» **Work instruction**
Only the pictures stay out; please return all the entries below exactly as written.

» **Source information**
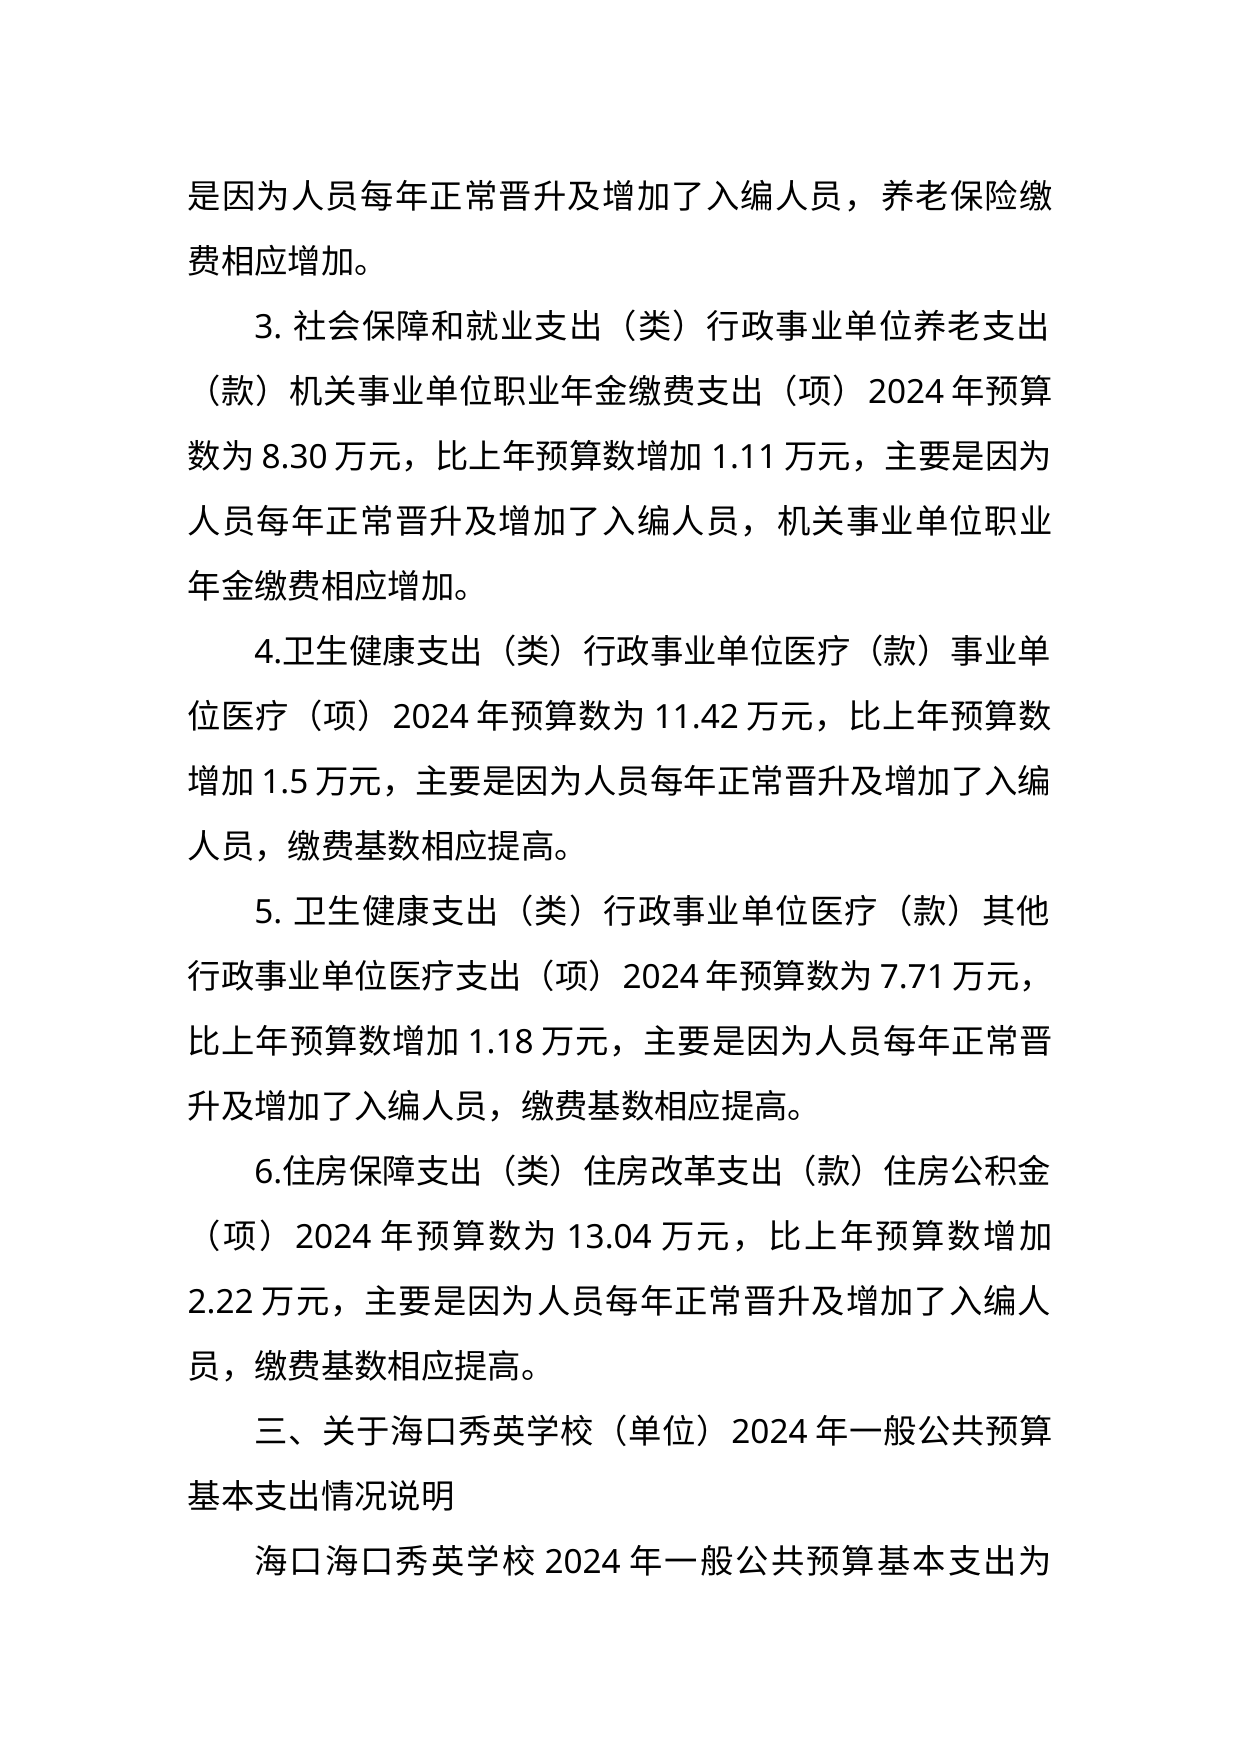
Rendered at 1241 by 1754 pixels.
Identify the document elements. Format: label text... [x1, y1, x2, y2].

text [187, 162, 1053, 292]
text 3. 社会保障和就业支出（类）行政事业单位养老支出（款）机关事业单位职业年金缴费支出（项）2024年预算数为8.30万元，比上年预算数增加1.11万元，主要是因为人员每年正常晋升及增加了入编人员，机关事业单位职业年金缴费相应增加。 [187, 292, 1053, 617]
text 三、关于海口秀英学校（单位）2024年一般公共预算基本支出情况说明 [187, 1397, 1053, 1527]
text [187, 1527, 1053, 1592]
text 4.卫生健康支出（类）行政事业单位医疗（款）事业单位医疗（项）2024年预算数为11.42万元，比上年预算数增加1.5万元，主要是因为人员每年正常晋升及增加了入编人员，缴费基数相应提高。 [187, 617, 1053, 877]
text 6.住房保障支出（类）住房改革支出（款）住房公积金（项）2024年预算数为13.04万元，比上年预算数增加2.22万元，主要是因为人员每年正常晋升及增加了入编人员，缴费基数相应提高。 [187, 1137, 1053, 1397]
text 5. 卫生健康支出（类）行政事业单位医疗（款）其他行政事业单位医疗支出（项）2024年预算数为7.71万元，比上年预算数增加1.18万元，主要是因为人员每年正常晋升及增加了入编人员，缴费基数相应提高。 [187, 877, 1053, 1137]
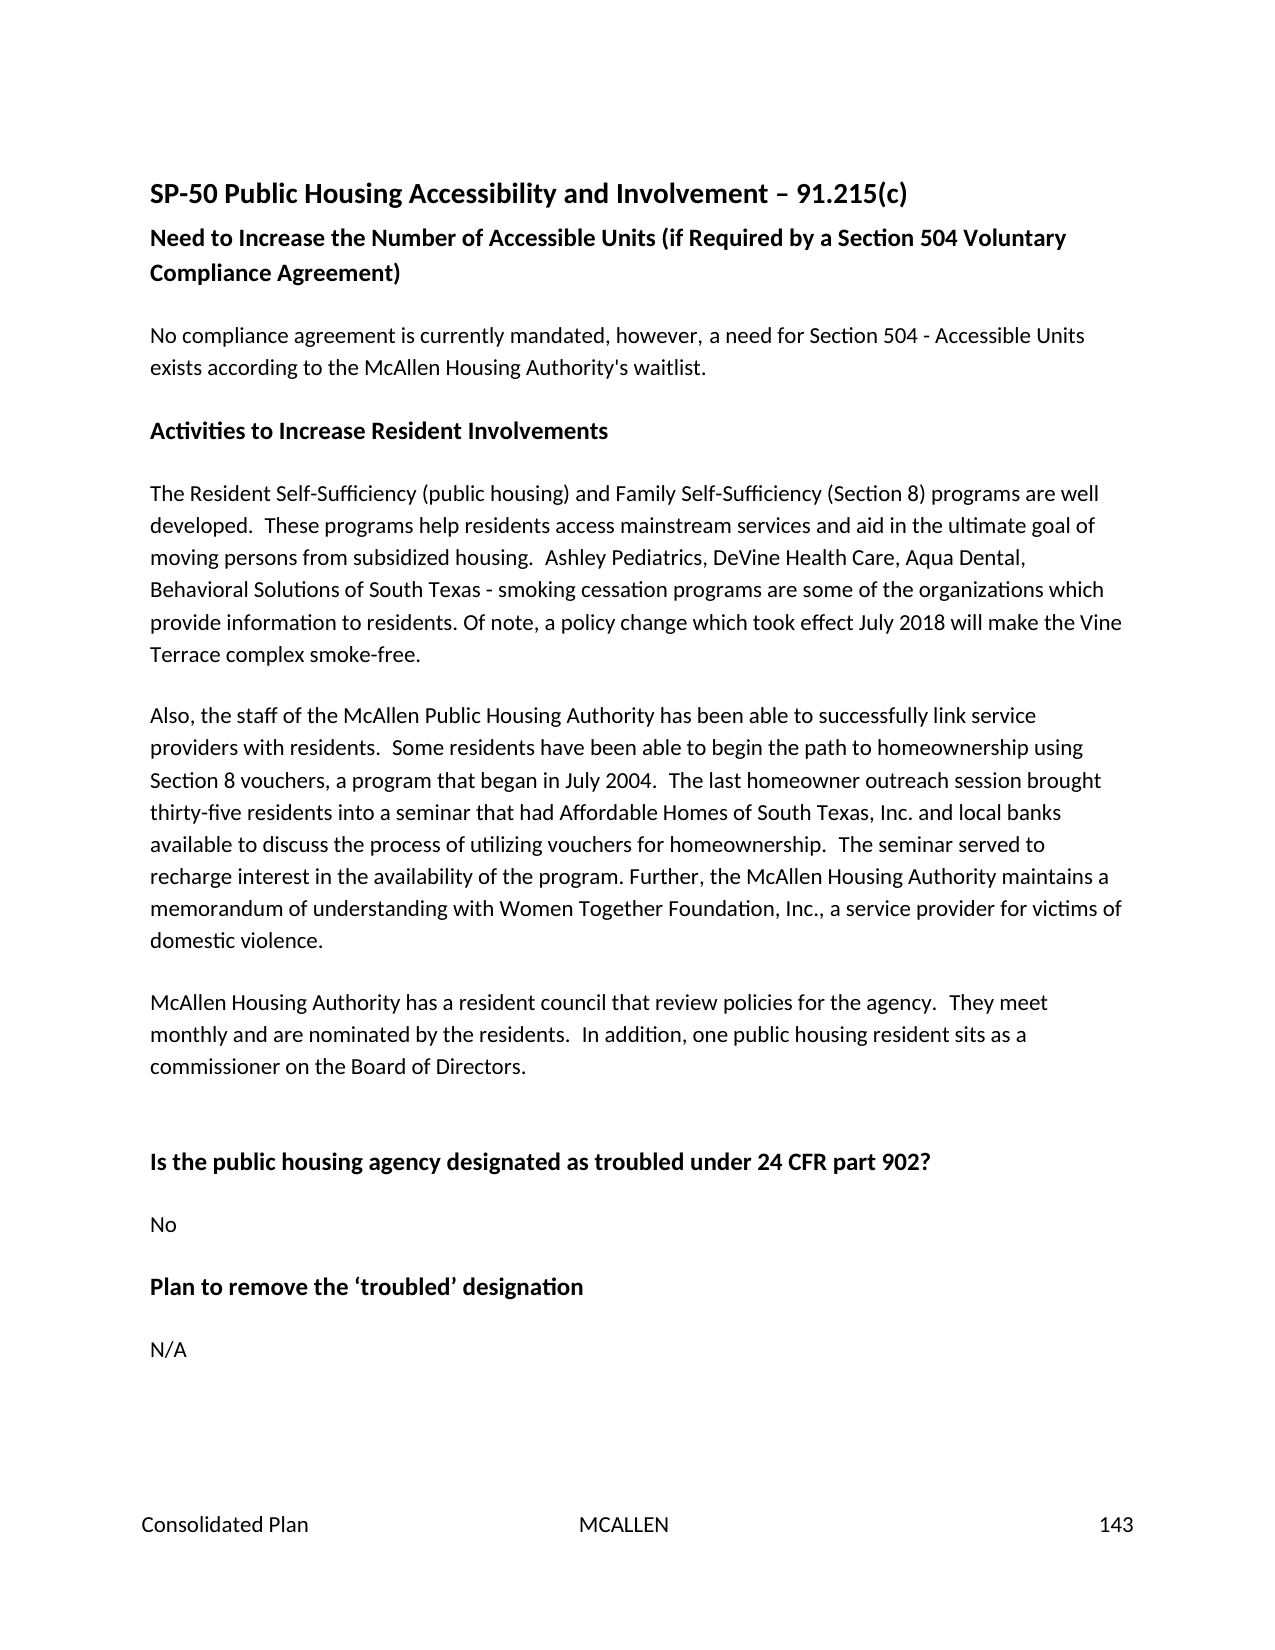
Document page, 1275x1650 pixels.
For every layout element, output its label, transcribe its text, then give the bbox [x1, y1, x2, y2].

» **Output for this task**
Rendered at 1241 by 1754 pixels.
Identify the document elements. Format: label text... [x1, y1, x2, y2].

text [187, 162, 1053, 292]
text 3. 社会保障和就业支出（类）行政事业单位养老支出（款）机关事业单位职业年金缴费支出（项）2024年预算数为8.30万元，比上年预算数增加1.11万元，主要是因为人员每年正常晋升及增加了入编人员，机关事业单位职业年金缴费相应增加。 [187, 292, 1053, 617]
text 三、关于海口秀英学校（单位）2024年一般公共预算基本支出情况说明 [187, 1397, 1053, 1527]
text [187, 1527, 1053, 1592]
text 4.卫生健康支出（类）行政事业单位医疗（款）事业单位医疗（项）2024年预算数为11.42万元，比上年预算数增加1.5万元，主要是因为人员每年正常晋升及增加了入编人员，缴费基数相应提高。 [187, 617, 1053, 877]
text 6.住房保障支出（类）住房改革支出（款）住房公积金（项）2024年预算数为13.04万元，比上年预算数增加2.22万元，主要是因为人员每年正常晋升及增加了入编人员，缴费基数相应提高。 [187, 1137, 1053, 1397]
text 5. 卫生健康支出（类）行政事业单位医疗（款）其他行政事业单位医疗支出（项）2024年预算数为7.71万元，比上年预算数增加1.18万元，主要是因为人员每年正常晋升及增加了入编人员，缴费基数相应提高。 [187, 877, 1053, 1137]
Document page, 1275x1650 pixels.
For every layout element, output its label, transcribe its text, then give the bbox [x1, y1, x2, y2].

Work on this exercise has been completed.